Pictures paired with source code
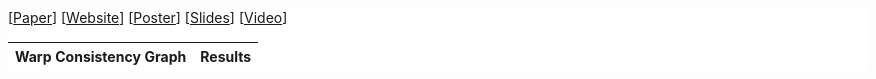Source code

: \[[Paper](https://arxiv.org/abs/2104.03308)\]
\[[Website](https://prunetruong.com/research/warpc)\]
\[[Poster](https://drive.google.com/file/d/1PCXkjxvVsjHAbYzsBtgKWLO1uE6oGP6p/view?usp=sharing)\]
\[[Slides](https://drive.google.com/file/d/1mVpLBW55nlNJZBsvxkBCti9_KhH1r9V_/view?usp=sharing)\]
\[[Video](https://www.youtube.com/watch?v=IsMotj7-peA)\]

Warp Consistency Graph            |  Results 
:-------------------------:|:-------------------------:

What you need to do:
Please print all the entries exactly as written, but drop the pictures.

Output:
Source code

: \[[Paper](https://arxiv.org/abs/2104.03308)\]
\[[Website](https://prunetruong.com/research/warpc)\]
\[[Poster](https://drive.google.com/file/d/1PCXkjxvVsjHAbYzsBtgKWLO1uE6oGP6p/view?usp=sharing)\]
\[[Slides](https://drive.google.com/file/d/1mVpLBW55nlNJZBsvxkBCti9_KhH1r9V_/view?usp=sharing)\]
\[[Video](https://www.youtube.com/watch?v=IsMotj7-peA)\]

Warp Consistency Graph            |  Results 
:-------------------------:|:-------------------------:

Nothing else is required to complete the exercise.